Using the weights we can compare how well the matching algorithm balances the covariate distributions, compared to IPW. Even though IPW is a population effect estimator and matching is an individual outcome estimator, their results can both be expressed as weights and compared using calculate_covariate_balance
.
ipw = IPW(LogisticRegression(solver="liblinear"))
ipw.fit(X, a)
ipw_binarized_weights = ipw.compute_weights(X, a)
matcher = Matching(with_replacement=True,
propensity_transform=propensity_transform,
caliper=0.01).fit(X, a, y)
match_df = matcher.match(X, a)
weights_df = matcher.matches_to_weights(match_df)
covbal = {}
covbal["match_control_to_treatment"] = calculate_covariate_balance(
X, a, w=weights_df.control_to_treatment)
covbal["match_treatment_to_control"] = calculate_covariate_balance(
X, a, w=weights_df.treatment_to_control)
covbal["ipw_binarized"] = calculate_covariate_balance(
X, a, w=ipw_binarized_weights)
covbal["match_both"] = calculate_covariate_balance(
X, a, w=weights_df.sum(axis=1))
for k in covbal:
covbal[k] = covbal[k].drop(
columns="unweighted") if not "both" in k else covbal[k]

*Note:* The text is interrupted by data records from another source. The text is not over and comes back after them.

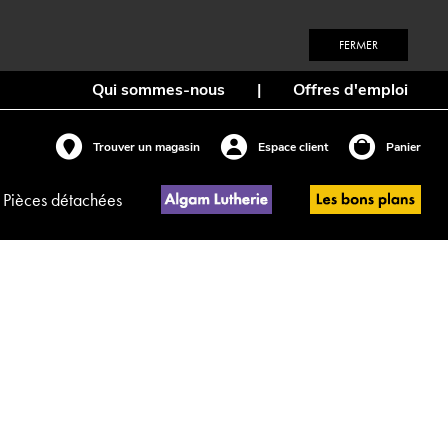
FERMER
Qui sommes-nous
|
Offres d'emploi
Trouver un magasin
Espace client
Panier
Pièces détachées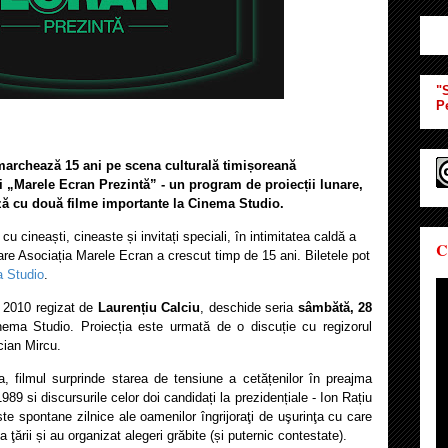
"S
P
marchează 15 ani pe scena culturală timișoreană
i „Marele Ecran Prezintă” - un program de proiecții lunare,
ză cu două filme importante la Cinema Studio.
 cu cineaști, cineaste și invitați speciali, în intimitatea caldă a
C
care Asociația Marele Ecran a crescut timp de 15 ani. Biletele pot
 Studio
.
 2010 regizat de
Laurențiu Calciu
, deschide seria
sâmbătă, 28
nema Studio. Proiecția este urmată de o discuție cu regizorul
cian Mircu.
, filmul surprinde starea de tensiune a cetățenilor în preajma
989 si discursurile celor doi candidați la prezidențiale - Ion Rațiu
ste spontane zilnice ale oamenilor îngrijoraţi de uşurinţa cu care
a ţării și au organizat alegeri grăbite (și puternic contestate).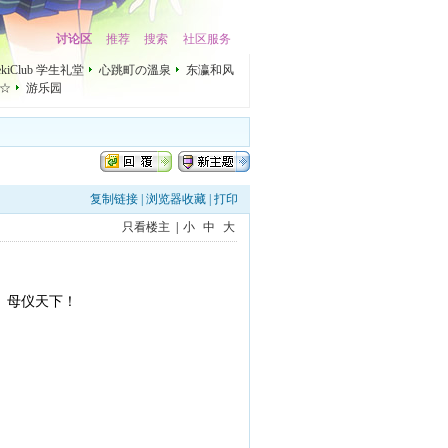
讨论区
推荐
搜索
社区服务
mekiClub 学生礼堂
心跳町の溫泉
东瀛和风
☆
游乐园
复制链接
|
浏览器收藏
|
打印
只看楼主
|
小
中
大
、母仪天下！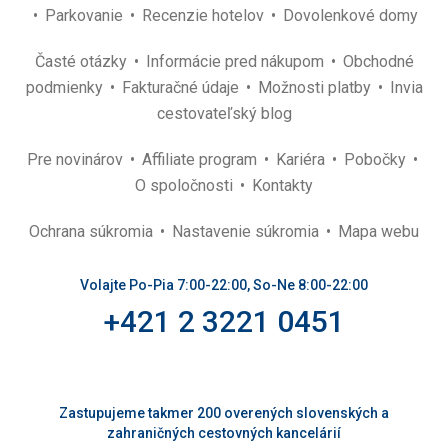
Parkovanie
Recenzie hotelov
Dovolenkové domy
Časté otázky
Informácie pred nákupom
Obchodné
podmienky
Fakturačné údaje
Možnosti platby
Invia
cestovateľský blog
Pre novinárov
Affiliate program
Kariéra
Pobočky
O spoločnosti
Kontakty
Ochrana súkromia
Nastavenie súkromia
Mapa webu
Volajte Po-Pia 7:00-22:00, So-Ne 8:00-22:00
+421 2 3221 0451
Zastupujeme takmer 200 overených slovenských a
zahraničných cestovných kancelárií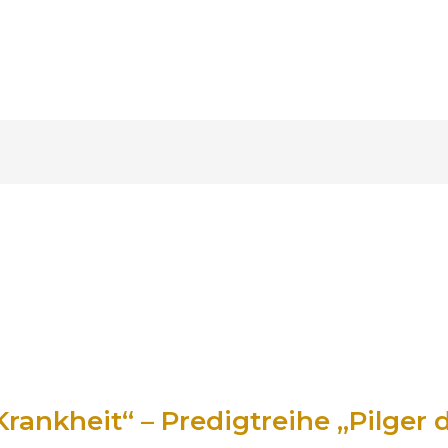
Krankheit“ – Predigtreihe „Pilger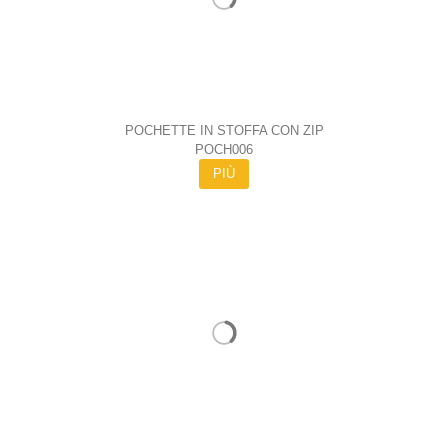
POCHETTE IN STOFFA CON ZIP
POCH006
PIÙ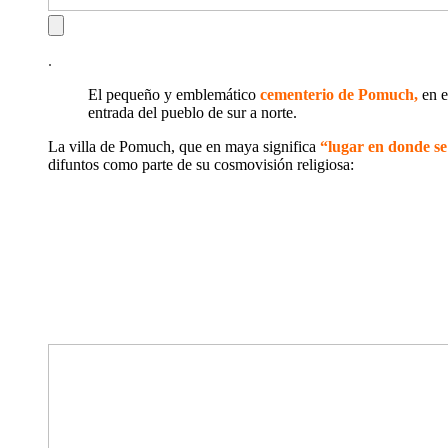
.
El pequeño y emblemático
cementerio de Pomuch,
en e
entrada del pueblo de sur a norte.
La villa de Pomuch, que en maya significa
“lugar en donde se 
difuntos como parte de su cosmovisión religiosa:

covbal_df = pd.concat(covbal, axis=1)
covbal_df.columns = list(covbal.keys()) + ["unweighted"]
covbal_df
match_control_to_treatment | match_treatment_to_control | ipw_binarized | match_both | unweighted | |
---|---|---|---|---|---|
covariate | |||||
age | 0.006342 | 0.041015 | 0.020927 | 0.015400 | 0.199560 |
race | 0.025248 | 0.076893 | 0.076369 | 0.001435 | 0.125194 |
sex | 0.057555 | 0.000000 | 0.035016 | 0.042519 | 0.113323 |
smokeintensity | 0.073808 | 0.013738 | 0.012758 | 0.050938 | 0.153345 |
smokeyrs | 0.021422 | 0.043703 | 0.008709 | 0.027242 | 0.112470 |
wt71 | 0.102190 | 0.005927 | 0.014270 | 0.073946 | 0.094278 |
active_1 | 0.051302 | 0.084923 | 0.024493 | 0.060085 | 0.018961 |
active_2 | 0.033199 | 0.011735 | 0.014842 | 0.027592 | 0.052327 |
education_2 | 0.009262 | 0.017462 | 0.000102 | 0.011404 | 0.078944 |
education_3 | 0.027996 | 0.035987 | 0.004127 | 0.011281 | 0.033404 |
education_4 | 0.073158 | 0.026695 | 0.004043 | 0.061020 | 0.019122 |
education_5 | 0.037663 | 0.053254 | 0.034035 | 0.013912 | 0.117375 |
exercise_1 | 0.085742 | 0.035658 | 0.036494 | 0.054028 | 0.028168 |
exercise_2 | 0.109835 | 0.046952 | 0.015496 | 0.068876 | 0.040199 |
age^2 | 0.002932 | 0.045464 | 0.016714 | 0.014043 | 0.199300 |
wt71^2 | 0.094600 | 0.006909 | 0.007329 | 0.071692 | 0.090050 |
smokeintensity^2 | 0.074535 | 0.010393 | 0.013150 | 0.052349 | 0.091221 |
smokeyrs^2 | 0.013892 | 0.044506 | 0.008975 | 0.021890 | 0.126614 |
import matplotlib.pyplot as plt
import seaborn as sb
sb.set("notebook")
f, axes = plt.subplots(figsize=(8, 6))
sb.violinplot(data=covbal_df, ax=axes, cut=0)
axes.set_xticklabels(axes.get_xticklabels(), rotation=90);
sb.heatmap(data=covbal_df);
Comparing the results of the IPW weights and the matching weights, we see that while both lead to substantially better weighted covariates, the IPW does a better job in general. In the Lalonde matching notebook, we will show how matching and IPW an be used together to obtain even better covariate distribution balancing.